Western leaders rejected the Iranian threats as "blackmail" and said this would not deter efforts to have Iran clear up suspicions that it is trying to build atomic bombs under cover of a civilian nuclear energy program.

But Chinese Ambassador Wu Hailongon stressed there was still room for resolving concerns about Iran within the IAEA.

"China calls on all relevant parties to exercise restraint and patience and refrain from taking any action that might further complicate and deteriorate the situation," he said.

Concrete Security Council action is likely to come slowly, if at all, given stubborn divisions among its permanent members over the utility of sanctions against Iran, the world's fourth largest oil exporter.

Beijing and Moscow, keen to preserve energy trade with Iran, oppose moves toward punitive sanctions, raising the risk of the Iranian nuclear issue stalling in the Security Council.

Diplomats and analysts critical of Saturday's resolution pointed to the first repercussions, saying that without snap inspections, the IAEA's ability to monitor Iranian nuclear work will be impaired.
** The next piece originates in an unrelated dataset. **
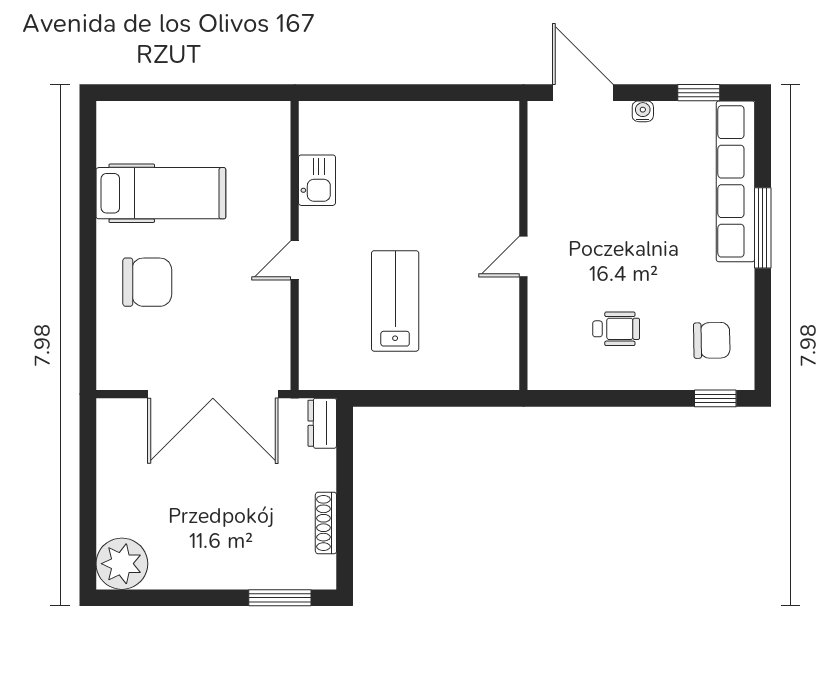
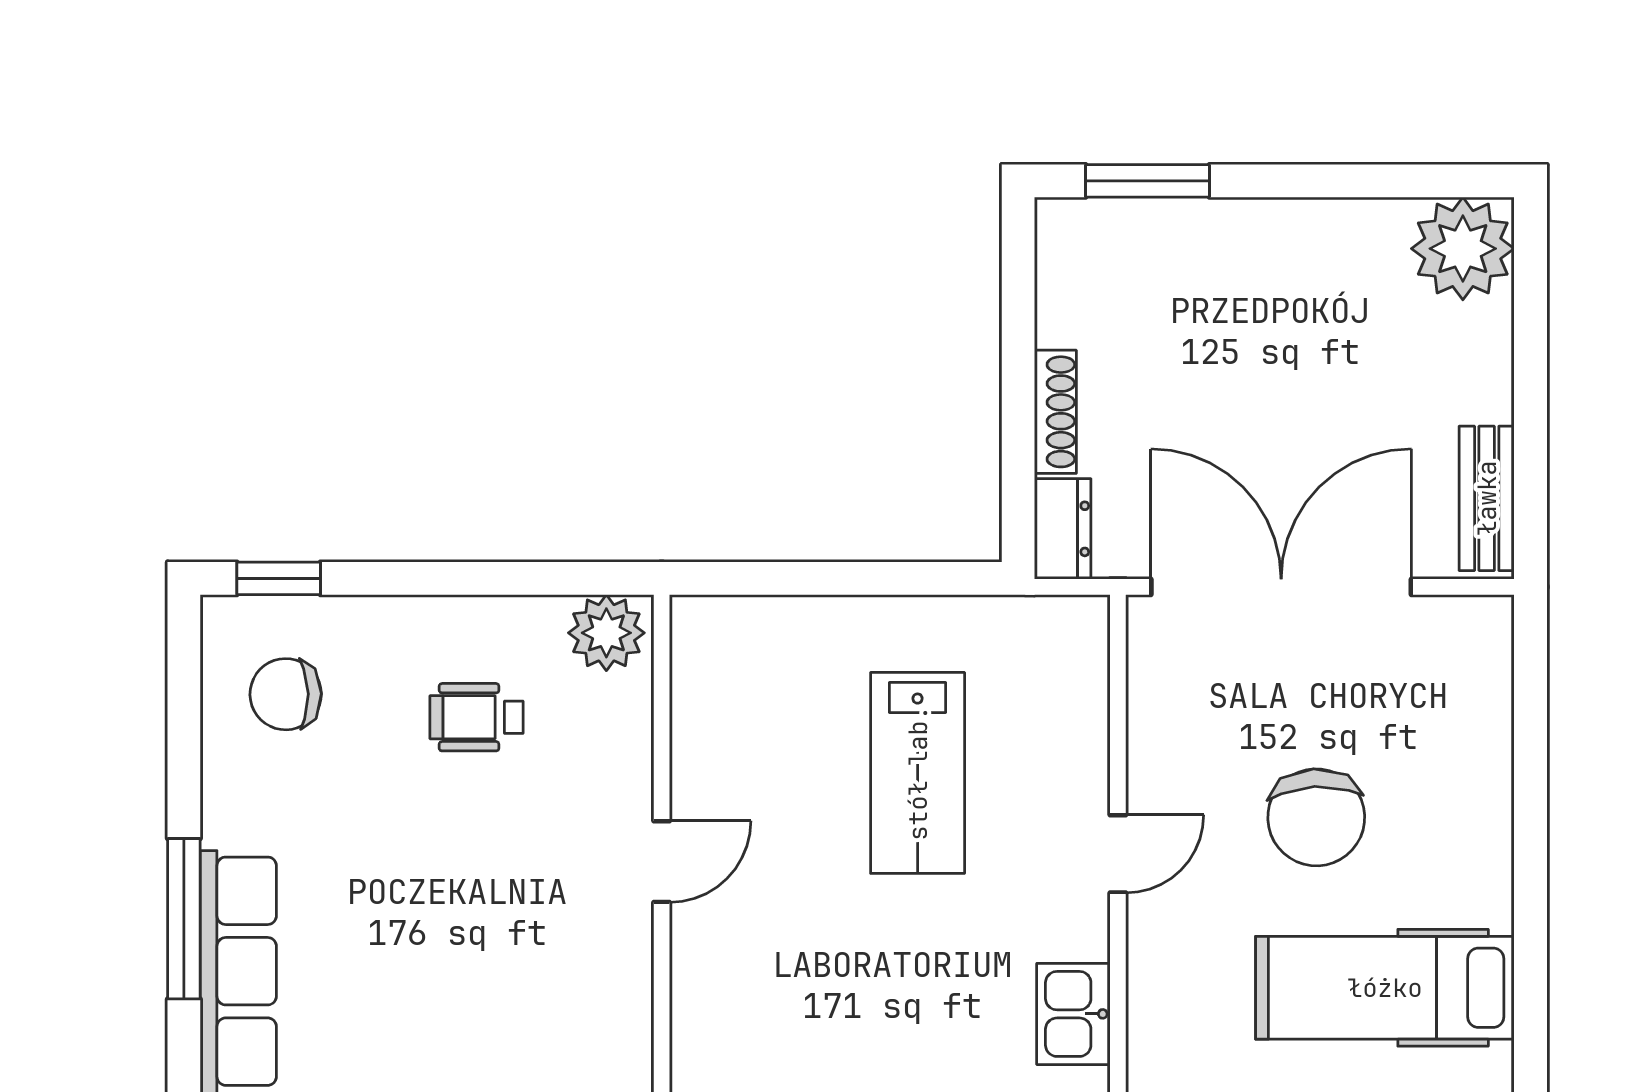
chair: (147, 282) -> (1316, 817), moved, turned -93
plant: (551, 371) -> (606, 633), added
bench: (110, 439) -> (1487, 498), added
shoe rack: (326, 523) -> (1055, 412), moved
"Reporting Iran to the Security Council has created a vacuum of confidence-building, a situation ElBaradei was intent on avoiding," said Greenpeace nuclear analyst William Peden.

"There will no winners in this dispute. All diplomatic initiatives will be dead in the water."

ElBaradei has said a "window of opportunity" remains until March in which a diplomatic solution to the crisis is possible.

Cuba, Venezuela and Syria, all U.S. adversaries, voted against the resolution, while Indonesia, Algeria, Belarus, South Africa and Libya abstained.